'''
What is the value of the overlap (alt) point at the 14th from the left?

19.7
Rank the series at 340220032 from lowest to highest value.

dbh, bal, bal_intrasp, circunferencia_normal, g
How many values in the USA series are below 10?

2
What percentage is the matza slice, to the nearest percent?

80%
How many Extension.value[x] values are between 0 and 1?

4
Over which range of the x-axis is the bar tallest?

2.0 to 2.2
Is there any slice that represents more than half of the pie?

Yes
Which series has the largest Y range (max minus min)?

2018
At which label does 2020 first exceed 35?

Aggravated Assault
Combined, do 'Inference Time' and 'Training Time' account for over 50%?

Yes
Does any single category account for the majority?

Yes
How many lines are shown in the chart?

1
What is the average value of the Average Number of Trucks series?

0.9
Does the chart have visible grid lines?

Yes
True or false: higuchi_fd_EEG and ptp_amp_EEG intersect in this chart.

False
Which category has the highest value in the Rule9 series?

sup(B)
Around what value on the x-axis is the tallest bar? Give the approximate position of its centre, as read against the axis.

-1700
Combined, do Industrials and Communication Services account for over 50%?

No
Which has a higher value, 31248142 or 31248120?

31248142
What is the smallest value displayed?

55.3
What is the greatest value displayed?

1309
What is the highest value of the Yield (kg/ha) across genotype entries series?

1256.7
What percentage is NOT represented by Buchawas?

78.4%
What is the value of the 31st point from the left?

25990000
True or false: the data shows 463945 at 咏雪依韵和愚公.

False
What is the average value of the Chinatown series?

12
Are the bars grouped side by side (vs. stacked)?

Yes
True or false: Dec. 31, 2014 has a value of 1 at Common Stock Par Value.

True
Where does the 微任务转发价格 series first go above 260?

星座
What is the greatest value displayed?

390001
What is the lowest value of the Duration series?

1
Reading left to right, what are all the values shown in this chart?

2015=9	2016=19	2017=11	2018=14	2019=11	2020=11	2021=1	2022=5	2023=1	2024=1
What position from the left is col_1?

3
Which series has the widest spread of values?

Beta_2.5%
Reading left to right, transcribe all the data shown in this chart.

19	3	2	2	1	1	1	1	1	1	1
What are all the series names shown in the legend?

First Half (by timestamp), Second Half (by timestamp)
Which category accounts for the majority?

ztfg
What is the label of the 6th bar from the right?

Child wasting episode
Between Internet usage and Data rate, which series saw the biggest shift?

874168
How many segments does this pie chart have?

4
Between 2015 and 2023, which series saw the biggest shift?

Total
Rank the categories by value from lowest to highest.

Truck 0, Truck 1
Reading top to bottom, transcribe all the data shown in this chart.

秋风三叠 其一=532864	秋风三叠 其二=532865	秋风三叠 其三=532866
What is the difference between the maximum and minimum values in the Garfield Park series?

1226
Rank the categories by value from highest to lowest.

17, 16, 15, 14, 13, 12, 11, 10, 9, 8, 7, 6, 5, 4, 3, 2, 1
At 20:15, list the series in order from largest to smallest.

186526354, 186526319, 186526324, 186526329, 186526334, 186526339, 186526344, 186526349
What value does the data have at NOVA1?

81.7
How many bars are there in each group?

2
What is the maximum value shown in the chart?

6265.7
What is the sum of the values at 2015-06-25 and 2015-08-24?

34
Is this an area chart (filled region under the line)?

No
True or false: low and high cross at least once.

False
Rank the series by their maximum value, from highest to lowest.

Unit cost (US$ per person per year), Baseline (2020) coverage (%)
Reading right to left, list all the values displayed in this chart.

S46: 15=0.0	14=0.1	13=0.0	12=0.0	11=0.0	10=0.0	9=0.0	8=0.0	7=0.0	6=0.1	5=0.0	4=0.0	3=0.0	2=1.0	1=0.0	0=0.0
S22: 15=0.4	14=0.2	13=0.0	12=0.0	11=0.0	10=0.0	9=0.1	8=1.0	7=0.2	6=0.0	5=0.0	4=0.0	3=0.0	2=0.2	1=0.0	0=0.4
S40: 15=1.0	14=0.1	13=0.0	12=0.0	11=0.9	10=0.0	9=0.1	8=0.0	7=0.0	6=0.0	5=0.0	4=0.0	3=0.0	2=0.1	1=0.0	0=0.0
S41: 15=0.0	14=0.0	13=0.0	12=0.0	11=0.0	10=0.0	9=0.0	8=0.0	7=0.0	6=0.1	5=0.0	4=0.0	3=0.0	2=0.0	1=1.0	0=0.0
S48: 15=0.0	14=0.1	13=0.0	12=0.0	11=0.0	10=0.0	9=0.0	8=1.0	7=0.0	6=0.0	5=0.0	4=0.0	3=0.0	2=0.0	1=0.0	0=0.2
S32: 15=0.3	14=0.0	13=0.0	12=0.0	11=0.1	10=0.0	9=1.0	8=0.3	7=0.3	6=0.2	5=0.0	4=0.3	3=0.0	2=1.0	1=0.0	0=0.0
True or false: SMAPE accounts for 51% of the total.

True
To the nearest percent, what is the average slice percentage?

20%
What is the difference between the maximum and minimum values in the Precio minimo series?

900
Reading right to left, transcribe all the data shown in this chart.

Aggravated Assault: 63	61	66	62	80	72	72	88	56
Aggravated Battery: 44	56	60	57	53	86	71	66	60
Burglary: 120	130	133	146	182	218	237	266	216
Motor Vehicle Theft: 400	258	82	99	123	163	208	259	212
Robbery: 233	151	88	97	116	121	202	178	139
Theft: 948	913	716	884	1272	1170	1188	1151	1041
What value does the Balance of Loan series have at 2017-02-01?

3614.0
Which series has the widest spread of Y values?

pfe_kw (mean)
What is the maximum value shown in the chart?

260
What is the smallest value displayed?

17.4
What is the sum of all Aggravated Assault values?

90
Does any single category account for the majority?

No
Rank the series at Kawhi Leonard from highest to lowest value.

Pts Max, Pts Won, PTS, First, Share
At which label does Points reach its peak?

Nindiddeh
'''
Work to complete: Convert the stretch of the material from its first line through the line containing "What is the lowest", inclusive, into a JSON list of strings with one string per line, omitting blank lines.

Result of the exercise:
[
  "What is the value of the overlap (alt) point at the 14th from the left?",
  "19.7",
  "Rank the series at 340220032 from lowest to highest value.",
  "dbh, bal, bal_intrasp, circunferencia_normal, g",
  "How many values in the USA series are below 10?",
  "2",
  "What percentage is the matza slice, to the nearest percent?",
  "80%",
  "How many Extension.value[x] values are between 0 and 1?",
  "4",
  "Over which range of the x-axis is the bar tallest?",
  "2.0 to 2.2",
  "Is there any slice that represents more than half of the pie?",
  "Yes",
  "Which series has the largest Y range (max minus min)?",
  "2018",
  "At which label does 2020 first exceed 35?",
  "Aggravated Assault",
  "Combined, do 'Inference Time' and 'Training Time' account for over 50%?",
  "Yes",
  "Does any single category account for the majority?",
  "Yes",
  "How many lines are shown in the chart?",
  "1",
  "What is the average value of the Average Number of Trucks series?",
  "0.9",
  "Does the chart have visible grid lines?",
  "Yes",
  "True or false: higuchi_fd_EEG and ptp_amp_EEG intersect in this chart.",
  "False",
  "Which category has the highest value in the Rule9 series?",
  "sup(B)",
  "Around what value on the x-axis is the tallest bar? Give the approximate position of its centre, as read against the axis.",
  "-1700",
  "Combined, do Industrials and Communication Services account for over 50%?",
  "No",
  "Which has a higher value, 31248142 or 31248120?",
  "31248142",
  "What is the smallest value displayed?",
  "55.3",
  "What is the greatest value displayed?",
  "1309",
  "What is the highest value of the Yield (kg/ha) across genotype entries series?",
  "1256.7",
  "What percentage is NOT represented by Buchawas?",
  "78.4%",
  "What is the value of the 31st point from the left?",
  "25990000",
  "True or false: the data shows 463945 at 咏雪依韵和愚公.",
  "False",
  "What is the average value of the Chinatown series?",
  "12",
  "Are the bars grouped side by side (vs. stacked)?",
  "Yes",
  "True or false: Dec. 31, 2014 has a value of 1 at Common Stock Par Value.",
  "True",
  "Where does the 微任务转发价格 series first go above 260?",
  "星座",
  "What is the greatest value displayed?",
  "390001",
  "What is the lowest value of the Duration series?"
]